◆ EXERCISE GOAL: If a line in the following entries holds the string "Example", include it in the tally. State the total and nothing further.

◆ ENTRIES SUPPLIED:
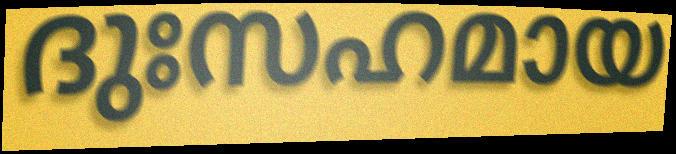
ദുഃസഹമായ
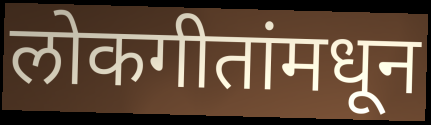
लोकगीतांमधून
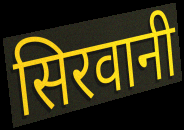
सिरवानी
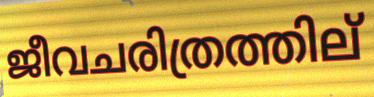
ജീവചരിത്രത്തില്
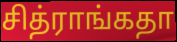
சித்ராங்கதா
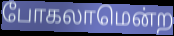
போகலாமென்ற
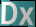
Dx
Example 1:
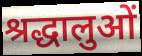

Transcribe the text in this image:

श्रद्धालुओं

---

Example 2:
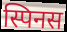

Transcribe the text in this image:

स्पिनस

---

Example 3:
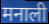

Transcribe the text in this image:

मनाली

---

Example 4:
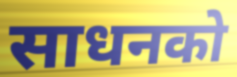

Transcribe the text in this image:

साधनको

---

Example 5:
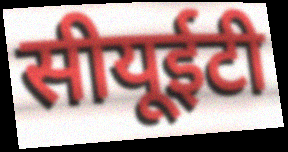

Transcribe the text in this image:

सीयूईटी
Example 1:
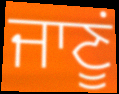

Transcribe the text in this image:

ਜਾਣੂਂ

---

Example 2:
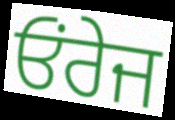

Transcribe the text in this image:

◆ RESPONSE TO THIS TASK: 7